On the one hand, scientists in the past have tended to wrongly see themselves as distinct from society as a whole. They have worked towards their own private goals, (the grand quest for truth!), without looking broadly at the whole picture. To them, it is not science that is evil, but the people who use it in evil ways.

But this is quite a silly argument. Of course science is not to blame. But that certainly doesn't mean that scientists are off the hook. By realizing that what they create can be used in evil ways, they implicate themselves in those future evils. In The Goldbug Variations, Richard Powers describes one scientist's epiphony that science is not some separate entity that like mathematics can be played with for hours of amusement. Rather, he realizes, science is an integral part of life, the universe and everything. While it is true, that we cannot dam up the river of progress, it is also true that we can do our best to guide that river in positive ways.

Secondly, non-science oriented people have shied away from science perhaps because of its complex terminology, perhaps because of its abstract subject matter, or perhaps because of some other reason. Technophobia runs rampant in western culture and jokes about people not being able to work their VCR's are getting less and less funny as time goes on. It is clear that we as a society must make a concerted effort to reach out our hand to science, let it smell us and our fear, and pet it until it becomes our friend.

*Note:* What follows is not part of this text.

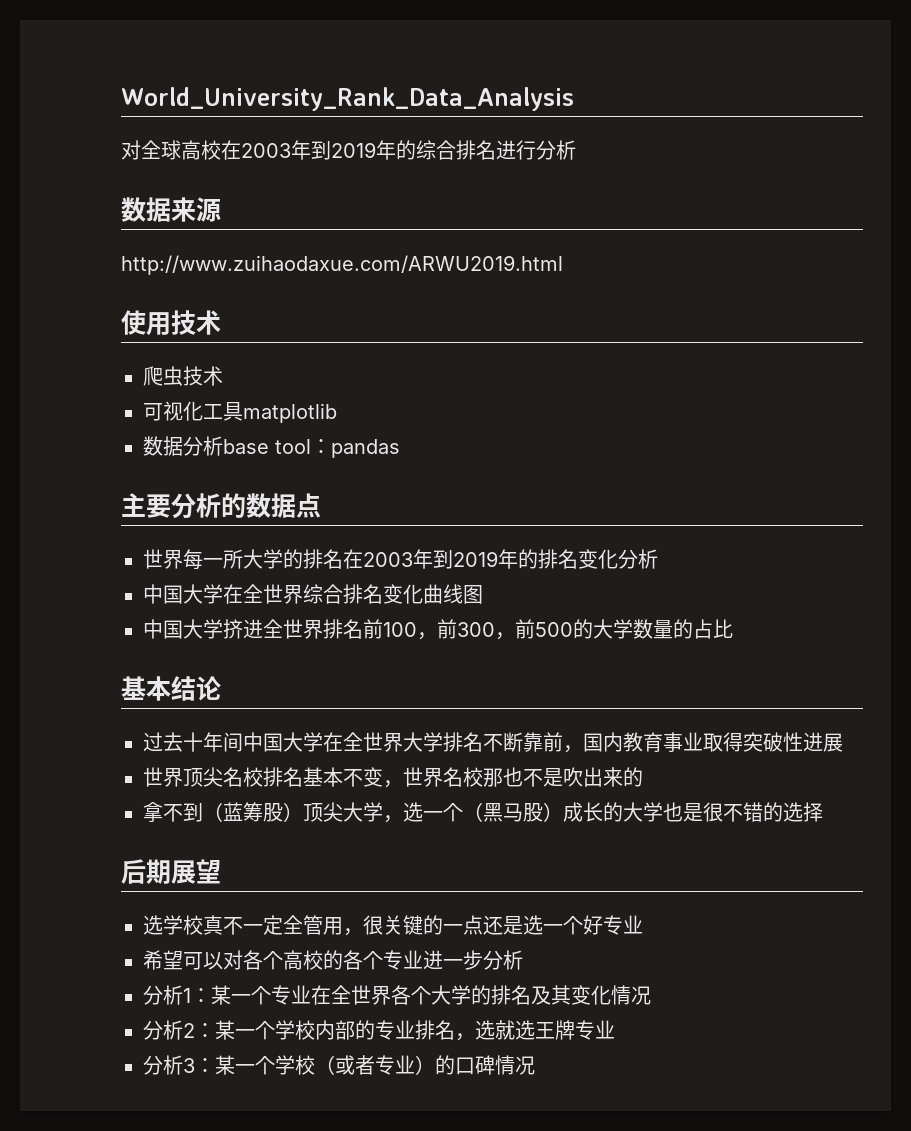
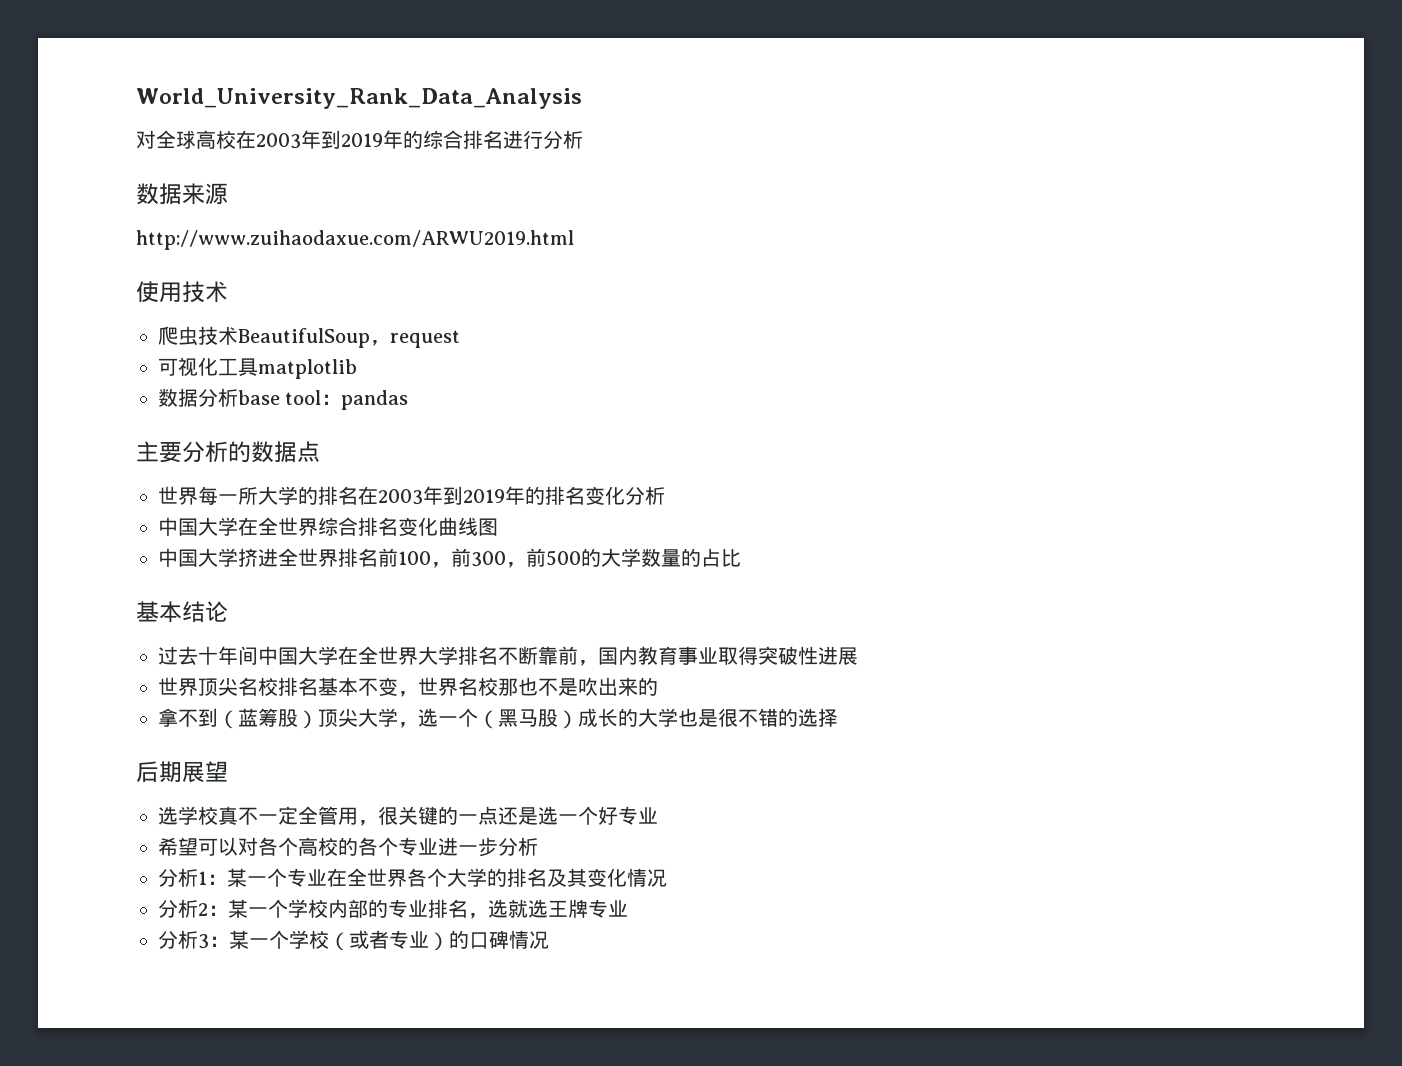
(223, 376) none -> [238,328,460,348] BeautifulSoup，request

One crucial step towards this end, is for Scientific journals like Scientific American and scientific programs like Healing and the Mind to address both real, technical issues while remaining accessible to real, everyday people, relatiung technical issues to real life situations and morality. In this way, scientist will be forced to think about their directions in a cultural framwork, and audiences will be able to appreciate modernity and its implications for their lives. As a role model for this, we might look to the Chinese doctors in Healing and the Mind who have mastered both Western medicine as well as traditional chi manipulations.

To a large degree, I think there has been a great deal of attention focused in this direction in recent times. Both the article in the Atlantic and the Healing and the Mind program, for example, were very culturally relevant. So much so, that my grandmother and mother, who are both technophobes, sat through and thoroughly enjoyed Healing and the Mind. Both the program and the article spent some time dealing with real biological issues.

For example, most of the Atlantic article dealt with physical, hormonal, and genetic aspects of homosexuality. It discussed the limbic system, DNA, and leutinizing hormone feedback systems. Similarly, in Healing and the Mind, Moyers dealt with diseases like cancer and the traditional methods of combating such diseases.

And yet, each discussion took care to explain in everyday language the meanings of those issues. In both discussions, we could sympathize with the people involved. Their biology was made real to us with their faces or in the case of the Atlantic with a beautiful and coimprehensive writing style which one can see clearly by comparing Burr's discussion of CAH in the Atlantic as opposed to Erhardt's in our reader. Even I had to resort to skimming through Erhardt's overly complex and technical account.

Similarly, the use of Bill Moyers as a buffer between the worlds of science and people was quite effective. The light drawl and friendly smile of Bill was enough to seduce even the most intense technophobe into interest. And what was such a technophobe forced to admit after watching: Biology, science and technology are integral to ones individuality and life. It is pointless and harmful not to admit and work with such a link: Step one in a therepy crucial, I think, to the continuation of the human race in the next century.

In conclusion I would only mention that I have a great deal of faith that our society will come to terms with its technology. Cyberpunk culture was recently discussed in Time magazine and everywhere I turn are movies, plays, comercials, and articles outlining and defining the greater integration of technology, biology, and culture.